Exercise brief - Only lines containing the string "espagnol" belong in the answer; find them in the records and copy them.

START Entries supplied

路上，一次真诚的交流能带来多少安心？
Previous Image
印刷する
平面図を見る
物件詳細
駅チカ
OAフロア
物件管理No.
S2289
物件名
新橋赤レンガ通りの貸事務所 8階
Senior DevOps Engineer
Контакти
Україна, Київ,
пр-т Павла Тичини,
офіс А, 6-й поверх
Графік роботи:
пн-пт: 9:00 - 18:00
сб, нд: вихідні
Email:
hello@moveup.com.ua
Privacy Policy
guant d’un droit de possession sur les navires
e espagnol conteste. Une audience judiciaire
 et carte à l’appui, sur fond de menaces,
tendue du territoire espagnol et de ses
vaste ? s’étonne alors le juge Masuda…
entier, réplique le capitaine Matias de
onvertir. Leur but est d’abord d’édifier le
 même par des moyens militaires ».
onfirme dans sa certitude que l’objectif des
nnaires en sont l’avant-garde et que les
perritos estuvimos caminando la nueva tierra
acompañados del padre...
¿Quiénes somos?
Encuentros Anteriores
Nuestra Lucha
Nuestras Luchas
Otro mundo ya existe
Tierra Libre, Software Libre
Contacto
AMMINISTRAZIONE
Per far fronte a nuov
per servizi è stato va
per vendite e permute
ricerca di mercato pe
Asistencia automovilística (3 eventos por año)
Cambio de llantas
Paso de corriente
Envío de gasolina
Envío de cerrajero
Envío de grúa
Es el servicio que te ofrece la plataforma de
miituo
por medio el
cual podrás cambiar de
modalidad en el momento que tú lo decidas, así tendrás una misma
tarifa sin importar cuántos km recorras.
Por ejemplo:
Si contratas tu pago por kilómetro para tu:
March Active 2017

END Entries supplied
START Entries supplied

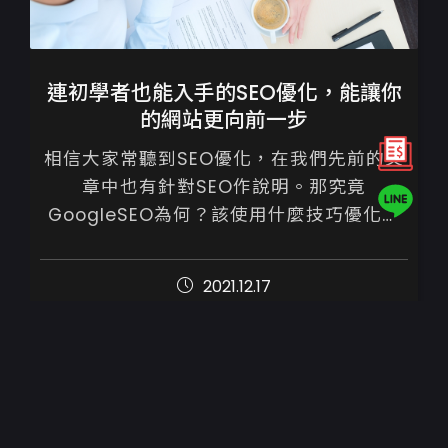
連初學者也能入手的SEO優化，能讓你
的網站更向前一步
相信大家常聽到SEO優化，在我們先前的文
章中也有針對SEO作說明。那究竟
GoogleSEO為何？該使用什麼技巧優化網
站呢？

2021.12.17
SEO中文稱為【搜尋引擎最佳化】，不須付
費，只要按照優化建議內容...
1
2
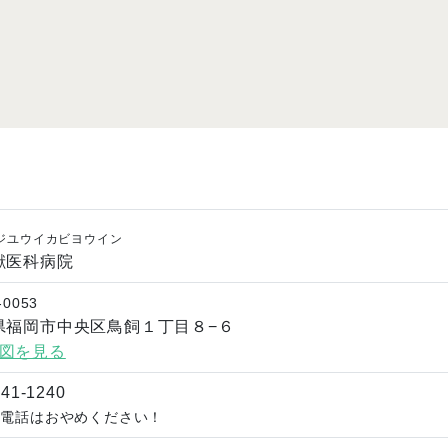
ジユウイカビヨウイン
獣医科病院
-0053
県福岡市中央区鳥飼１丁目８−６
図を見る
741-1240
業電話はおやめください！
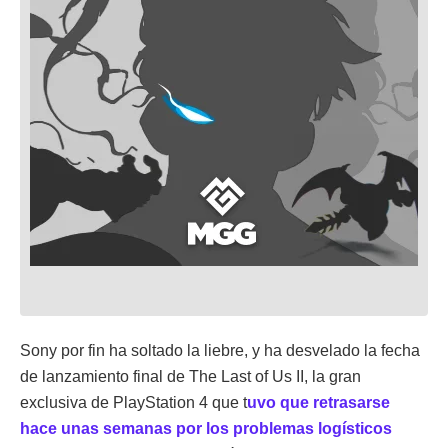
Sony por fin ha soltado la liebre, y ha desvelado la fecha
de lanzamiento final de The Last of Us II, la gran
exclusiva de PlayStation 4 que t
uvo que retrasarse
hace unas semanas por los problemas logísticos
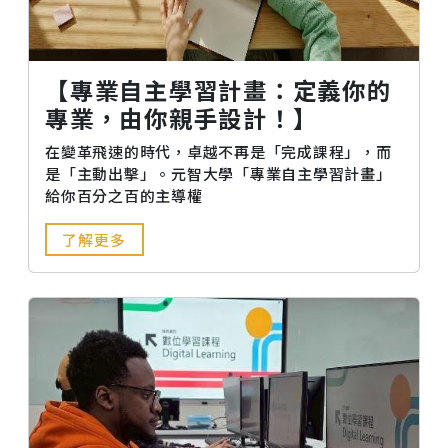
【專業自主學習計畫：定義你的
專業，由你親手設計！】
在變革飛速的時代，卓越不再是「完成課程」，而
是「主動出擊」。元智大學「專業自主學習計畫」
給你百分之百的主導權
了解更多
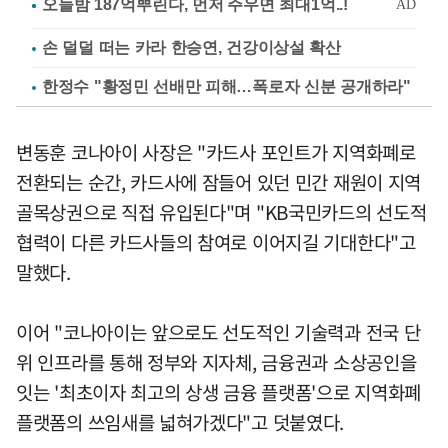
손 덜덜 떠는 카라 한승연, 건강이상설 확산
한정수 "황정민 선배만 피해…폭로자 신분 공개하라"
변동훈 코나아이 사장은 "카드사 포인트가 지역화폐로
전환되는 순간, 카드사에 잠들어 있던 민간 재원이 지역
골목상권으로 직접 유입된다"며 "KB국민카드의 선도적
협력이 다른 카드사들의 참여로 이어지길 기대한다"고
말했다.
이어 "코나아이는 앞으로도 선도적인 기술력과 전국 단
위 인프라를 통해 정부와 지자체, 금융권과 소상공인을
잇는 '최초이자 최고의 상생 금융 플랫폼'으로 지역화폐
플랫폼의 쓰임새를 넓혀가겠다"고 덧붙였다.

END Entries supplied
START Entries supplied

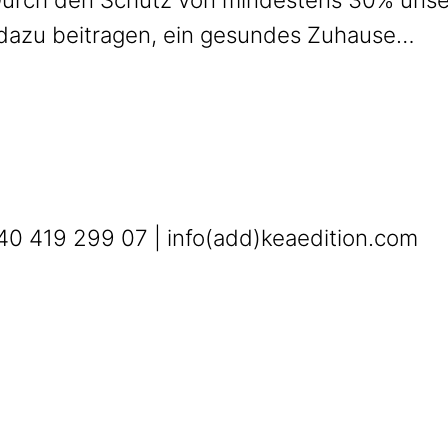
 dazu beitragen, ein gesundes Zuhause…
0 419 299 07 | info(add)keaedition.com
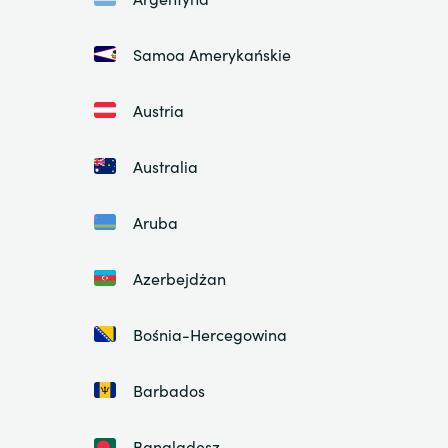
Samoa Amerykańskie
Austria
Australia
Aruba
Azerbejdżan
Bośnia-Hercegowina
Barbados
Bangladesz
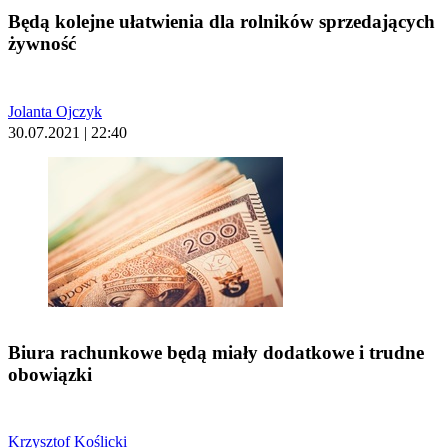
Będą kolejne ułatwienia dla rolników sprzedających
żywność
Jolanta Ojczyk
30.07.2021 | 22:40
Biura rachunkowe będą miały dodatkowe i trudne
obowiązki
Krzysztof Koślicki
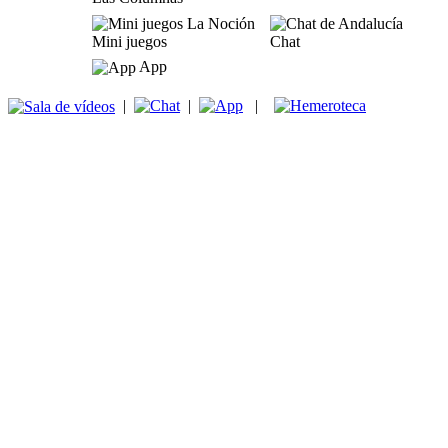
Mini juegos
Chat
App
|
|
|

END Entries supplied

Response to this task -
e espagnol conteste. Une audience judiciaire
tendue du territoire espagnol et de ses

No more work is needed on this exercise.